Challenge to self-build houses in historic setting

Harrison v Secretary of State for Levelling Up, Housing and Communities

Richard Buxton Solicitors were successful in a s288 claim and quashing of the decision of the Secretary of State to grant development consent for self-build houses in the setting of the Claimant’s grade II* listed house, Caxton Hall on the basis of an error of fact as to a non-existent Flood Risk Assessment (FRA) relied on by the Inspector in relation to flood risk.

The case raised two grounds: The first was the mistake of fact under the well-trodden case of E because the Inspector erroneously relied on the Flood Risk Assessment (FRA) which the local planning authority confirmed was non-existent. The S/S admitted the error was made and that the error was not the fault of the claimant but argued the error did not matter to the outcome as the Inspector took account of the claimant’s objections of increase flooding risk to his home and that there was a condition to the consent to deal with drainage. The judge disagreed and held:

My finding that the inspector took account of the representations made by the local residents is not sufficient to dispose of Ground 1. The second sentence of the Decision Letter at para 25 contains a mistake of fact, namely the statement that a flood risk assessment has been submitted, and that the drainage officer was satisfied with that information, subject to conditions. The question for the court to consider is whether that mistake played a material (not necessarily decisive) part in the inspector’s reasoning.”

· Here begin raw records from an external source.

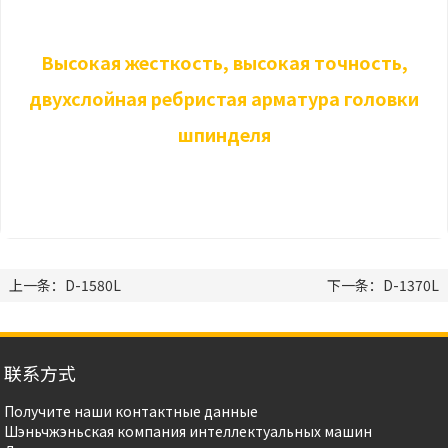
Высокая жесткость, высокая точность,
двухслойная ребристая арматура головки
шпинделя
上一条：D-1580L
下一条：D-1370L
联系方式
Получите наши контактные данные
Шэньчжэньская компания интеллектуальных машин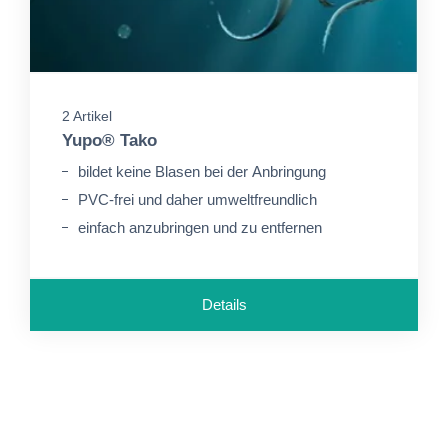
2 Artikel
Yupo® Tako
bildet keine Blasen bei der Anbringung
PVC-frei und daher umweltfreundlich
einfach anzubringen und zu entfernen
Details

Ultimately the Court held the mistake of fact that the FRA had been done when it had not been done played a material part in the Inspector’s reasoning and quashed the decision.

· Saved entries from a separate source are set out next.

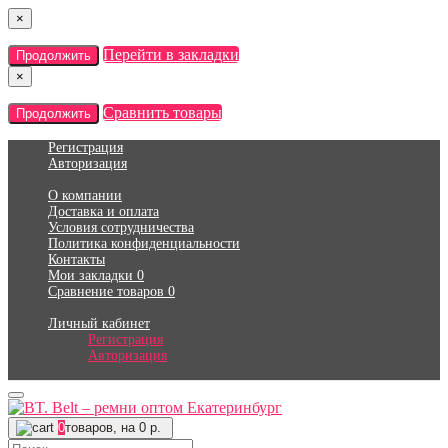
×
Перейти в закладки
Продолжить
×
Сравнить товары
Продолжить
Регистрация
Авторизация
О компании
Доставка и оплата
Условия сотрудничества
Политика конфиденциальности
Контакты
Мои закладки
0
Сравнение товаров
0
Личный кабинет
Регистрация
Авторизация
0
товаров, на 0 р.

On ground two in relation to heritage impacts the claimant argued the Inspector breached the duty imposed by section 66(1) by failing to give careful consideration to the assessment of harm to the Grade II* listed Caxton Hall and its setting. In addition to arguing the normal risk of harm to the setting caused by new development in proximity to the heritage asset, the claimant further argued the possibility of increased flooding put at risk harm to the heritage significance of his listed property. The Court disagreed there had been a breach of the s66 duty because inspector found the setting of Caxton Hall would be preserved.

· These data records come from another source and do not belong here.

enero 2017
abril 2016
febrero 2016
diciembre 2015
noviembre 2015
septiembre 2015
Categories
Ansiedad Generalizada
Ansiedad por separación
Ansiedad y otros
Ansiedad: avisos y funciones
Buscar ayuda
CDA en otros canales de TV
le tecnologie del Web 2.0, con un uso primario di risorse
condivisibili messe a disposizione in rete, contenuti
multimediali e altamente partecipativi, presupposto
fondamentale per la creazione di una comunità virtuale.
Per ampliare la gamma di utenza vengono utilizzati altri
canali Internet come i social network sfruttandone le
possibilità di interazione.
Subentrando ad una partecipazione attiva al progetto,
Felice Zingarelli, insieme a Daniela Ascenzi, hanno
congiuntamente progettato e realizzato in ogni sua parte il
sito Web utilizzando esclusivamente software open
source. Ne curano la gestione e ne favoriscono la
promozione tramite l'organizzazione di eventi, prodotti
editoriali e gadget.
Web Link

The case raised a second heritage point and novel issue on the duty under the Development Management Procedure Order (the DMPO) because the Inspector failed to notify Historic England (HE) of the appeal application, being an application for planning permission which would affect the setting of a Grade II* listed building where the LPA had failed to consult HE. In short the judge reached the view there is no implied duty in the DMPO for a planning inspector to consult HE where the LPA had failed to do so.